This chapter applies data mining techniques to detect email worms. Email messages contain a number of different features such as the total number of words in message body/subject, presence/absence of binary attachments, type of attachments, and so on. The goal is to obtain an efficient classification model based on these features. The solution consists of several steps. First, the number of features is reduced using two different approaches: feature-selection and dimension-reduction. This step is necessary to reduce noise and redundancy from the data. The feature-selection technique is called Two-phase Selection (TPS), which is a novel combination of decision tree and greedy selection algorithm. The dimensionreduction is performed by Principal Component Analysis. Second, the reduced data is used to train a classifier. Different classification techniques have been used, such as Support Vector Machine (SVM), Naïve Bayes and their combination. Finally, the trained classifiers are tested on a dataset containing both known and unknown types of worms. These results have been compared with published results. It is found that the proposed TPS selection along with SVM classification achieves the best accuracy in detecting both known and unknown types of worms.
TopIntroduction
Email worm spreads through infected email messages. The worm may be carried by attachment, or the email may contain links to an infected website. When the user opens the attachment, or clicks the link, the host gets infected immediately. The worm exploits the vulnerable email software in the host machine to send infected emails to addresses stored in address book. Thus, new machines get infected. Worms bring damage to computer and people in various ways. They may clog the network traffic, cause damage to the system and make the system unstable or even unusable.
The traditional way of worm detection is signature based. A signature is a unique pattern in the worm body that can identify it as a particular type of worm. Thus, a worm can be detected from its signature. But the problem with this approach is that it involves significant amount of human intervention and may take long time (from days to weeks) to discover the signature. Thus, this approach is not useful against “zero-day” attacks of computer worm. Besides, signature matching is not effective against polymorphism.
Thus, there is a growing need for a fast and effective detection mechanism that requires no manual intervention. Our work is directed towards automatic and efficient detection of email worms. We apply a feature-based approach for this purpose. A number of features of email messages have been identified in (Martin, Sewani, Nelson, Chen & Joseph, 2005a), and discussed in “Feature reduction & Classification” section. The total number of features is large, some of which may be redundant or noisy. So we apply two different feature-reduction techniques: a dimension-reduction technique called Principal Component Analysis (PCA), and our novel feature-selection technique called Two-phase Selection (TPS) that applies decision tree and greedy elimination. These features are used to train a classifier to obtain a classification model. We use three different classifiers for this task: Support Vector Machine (SVM), Naïve Bayes (NB), and a combination of SVM and NB, mentioned henceforth as the Series classifier. The Series approach was first proposed by Martin, Sewani, Nelson, Chen & Joseph (2005b).
We use the data set of (Martin et al., 2005a) for evaluation purpose. The original data distribution was unbalanced, so we balance it by rearranging. We divide the data set into two disjoint subsets: the known worms set or K-Set and the novel worms set or N-Set. The K-Set contains some clean emails and emails infected by five different types of worms. The K-Set contains emails infected by a sixth type worm, but no clean email. We run a three-fold cross validation on the K-Set. At each iteration of the cross validation, we test the accuracy of the trained classifiers on the N-Set. Thus, we obtain two different measures of accuracy, namely, the accuracy of the three-fold cross validation on K-Set, and the average accuracy of novel worm detection on N-Set.

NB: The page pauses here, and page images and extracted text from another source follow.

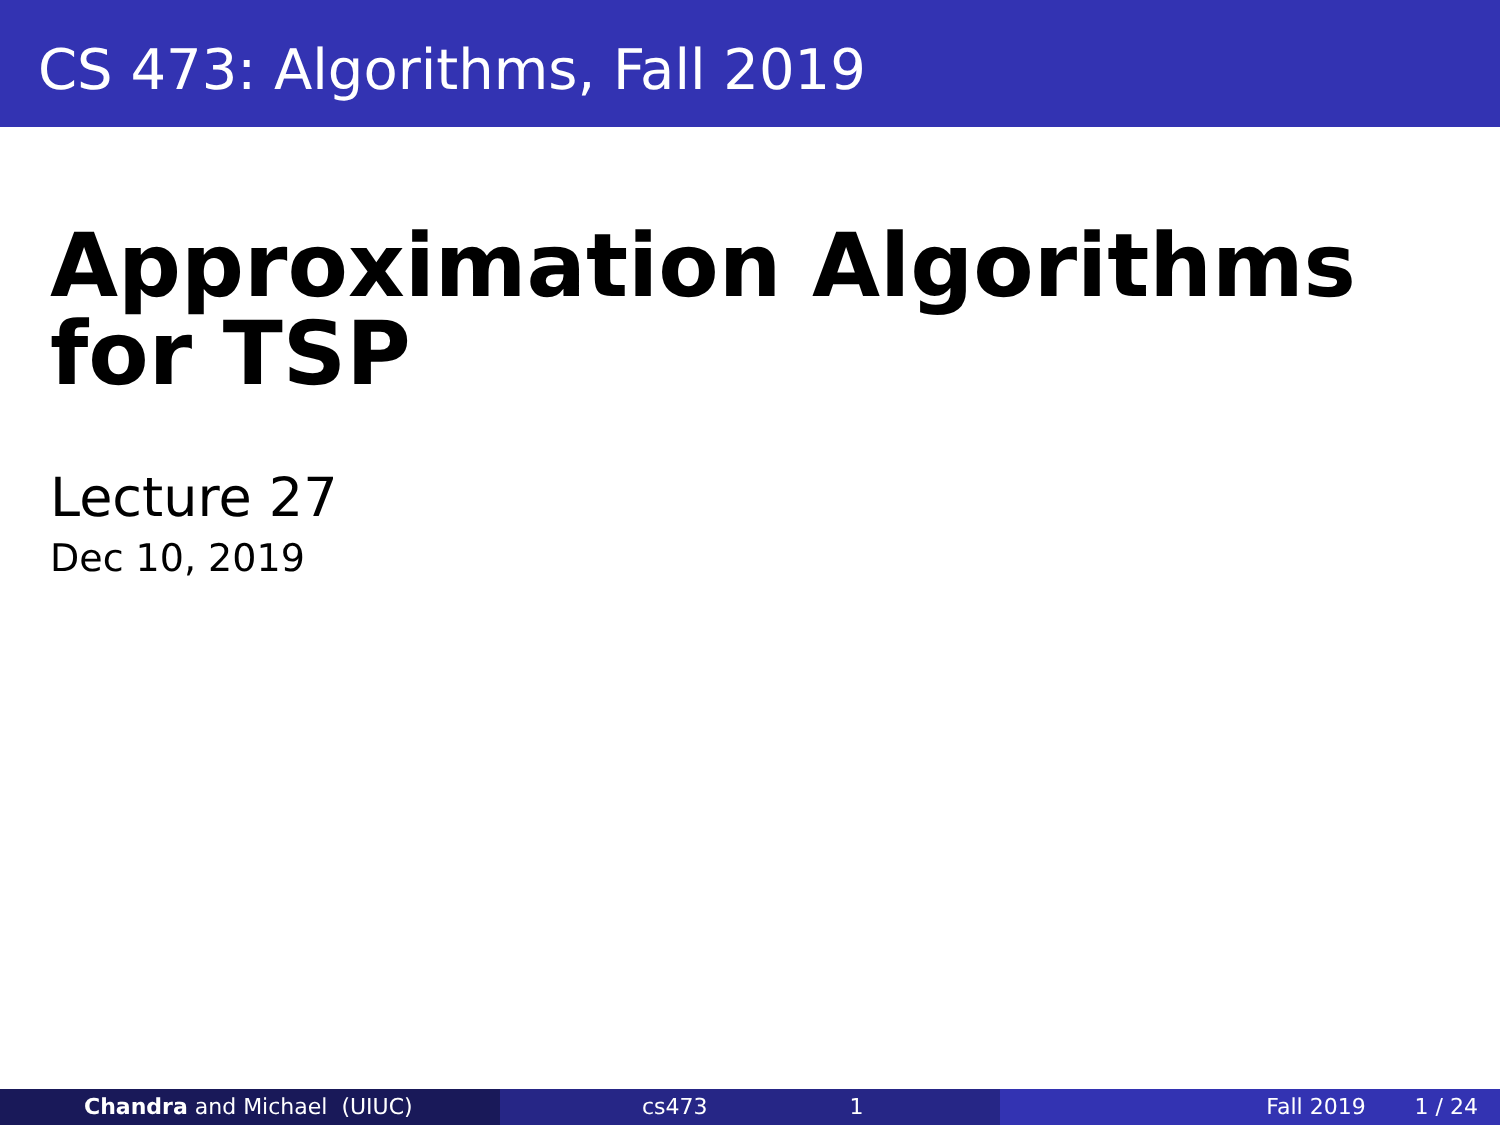CS 473: Algorithms, Fall 2019
Approximation Algorithms for TSP
Lecture 27
Dec 10, 2019
Chandra and Michael (UIUC) cs473 1 Fall 2019 1 / 24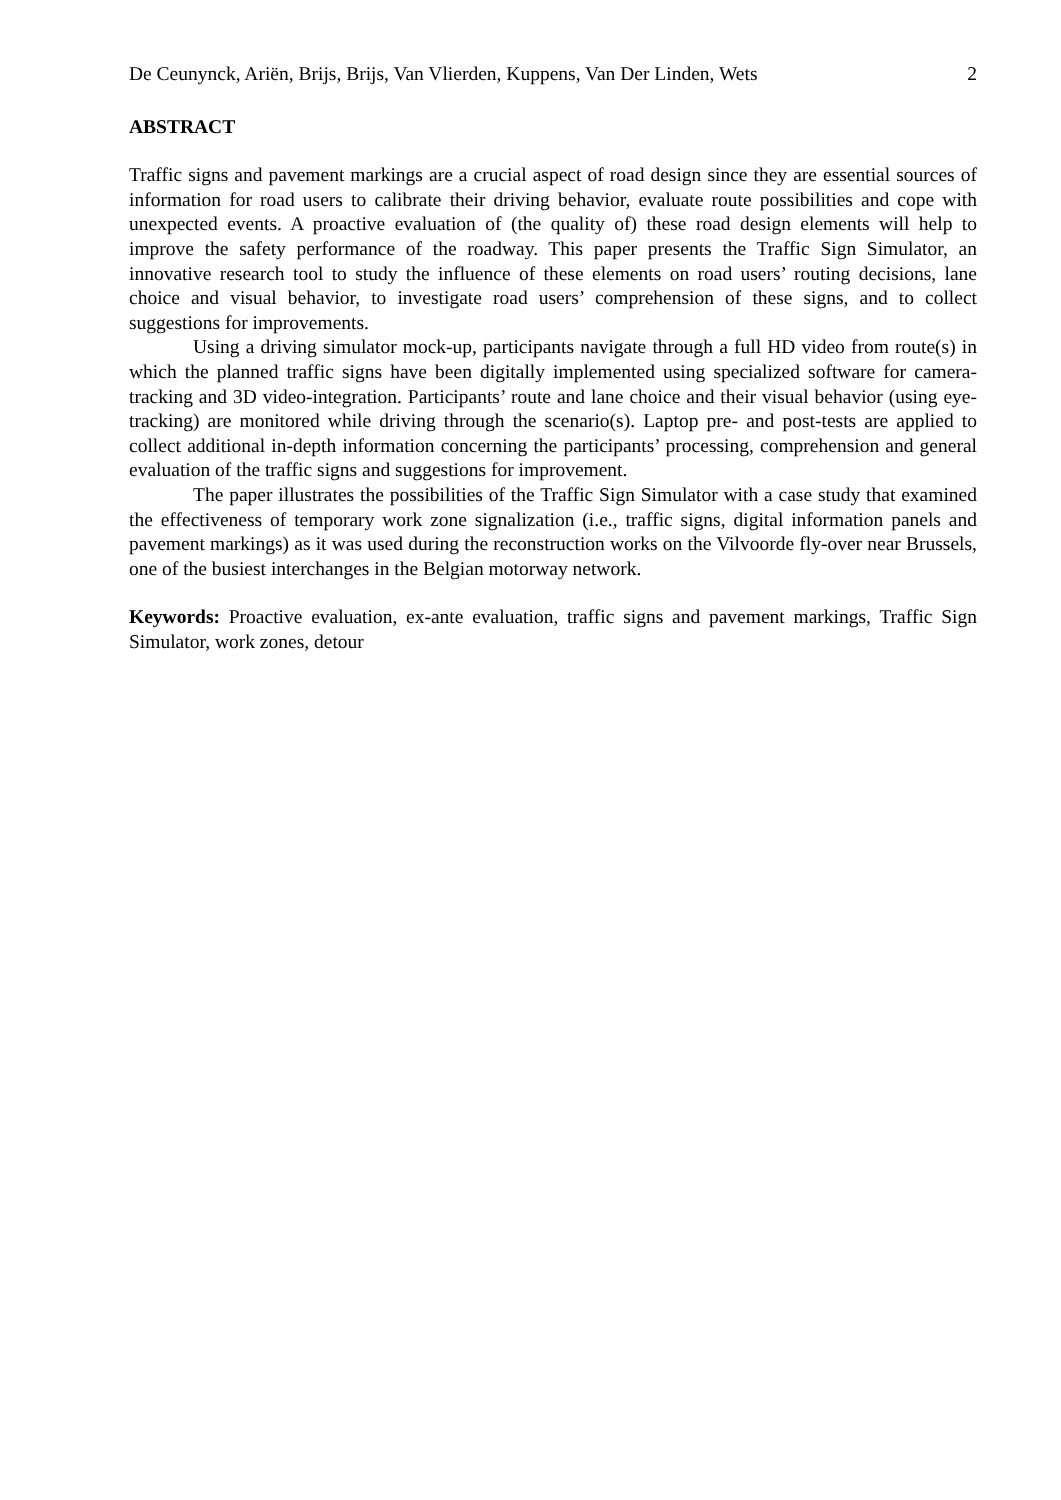De Ceunynck, Ariën, Brijs, Brijs, Van Vlierden, Kuppens, Van Der Linden, Wets 2
ABSTRACT
Traffic signs and pavement markings are a crucial aspect of road design since they are essential sources of information for road users to calibrate their driving behavior, evaluate route possibilities and cope with unexpected events. A proactive evaluation of (the quality of) these road design elements will help to improve the safety performance of the roadway. This paper presents the Traffic Sign Simulator, an innovative research tool to study the influence of these elements on road users’ routing decisions, lane choice and visual behavior, to investigate road users’ comprehension of these signs, and to collect suggestions for improvements.
Using a driving simulator mock-up, participants navigate through a full HD video from route(s) in which the planned traffic signs have been digitally implemented using specialized software for camera-tracking and 3D video-integration. Participants’ route and lane choice and their visual behavior (using eye-tracking) are monitored while driving through the scenario(s). Laptop pre- and post-tests are applied to collect additional in-depth information concerning the participants’ processing, comprehension and general evaluation of the traffic signs and suggestions for improvement.
The paper illustrates the possibilities of the Traffic Sign Simulator with a case study that examined the effectiveness of temporary work zone signalization (i.e., traffic signs, digital information panels and pavement markings) as it was used during the reconstruction works on the Vilvoorde fly-over near Brussels, one of the busiest interchanges in the Belgian motorway network.
Keywords: Proactive evaluation, ex-ante evaluation, traffic signs and pavement markings, Traffic Sign Simulator, work zones, detour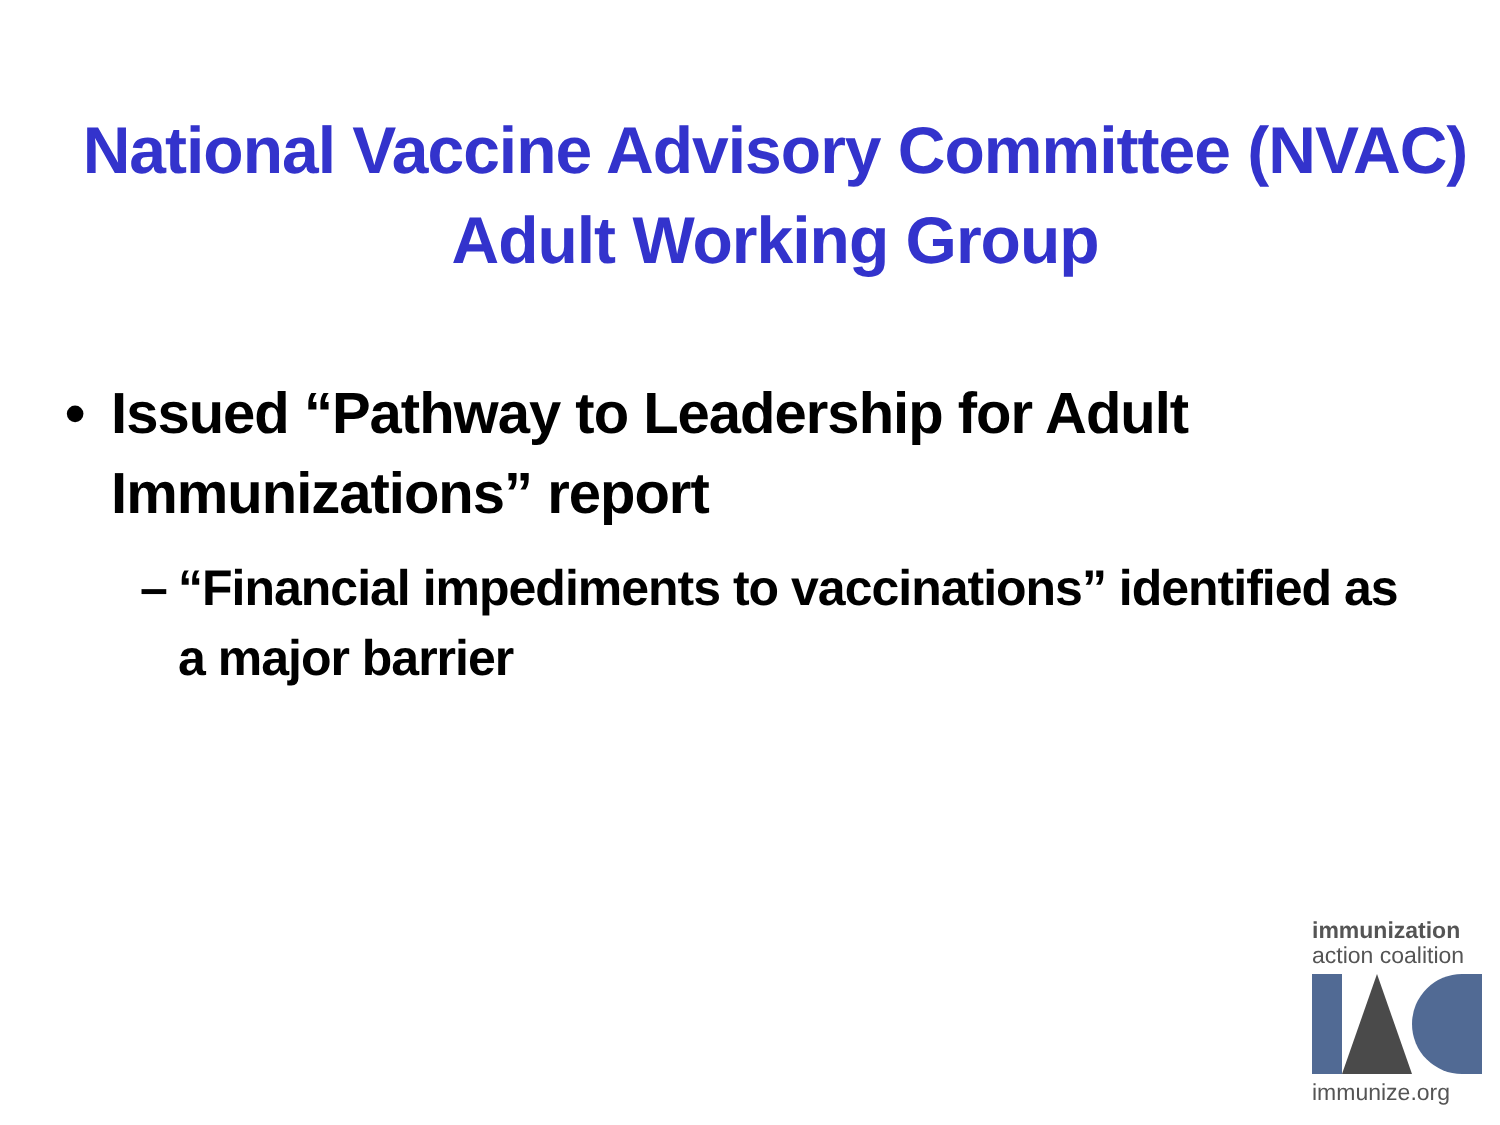National Vaccine Advisory Committee (NVAC)
Adult Working Group
• Issued “Pathway to Leadership for Adult Immunizations” report
– “Financial impediments to vaccinations” identified as a major barrier
immunization
action coalition
immunize.org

Our contributions to this research work are as follows: First, we apply two special feature-reduction techniques to remove redundancy and noise from data. One technique is PCA, and the other is our novel TPS algorithm. PCA is commonly used to extract patterns from high dimensional data, especially when the data is noisy. Besides, it is a simple and nonparametric method. TPS applies decision tree C4.5 (Quinlan, 1993) for initial selection, and thereafter it applies greedy elimination technique (see section “Two-phase Feature Selection (TPS)”). Second, we create a balanced dataset as explained above. Finally, we compare the individual performances among NB, SVM, and Series and show empirically that the Series approach proposed by Martin et al. (2005b) performs worse than either NB or SVM.
The rest of this paper is organized as follows: section “Related Work” describes related work in automatic email worm detection; section “Feature Reduction and Classification Techniques” describes the feature-selection, dimension-reduction and classification techniques; section “Data Set” describes the distribution of the data set; section “Experimental setup” describes the experimental setup such as hardware, software and system parameters; section “Results” discusses the results; and section “Conclusions” concludes with future guidelines for research.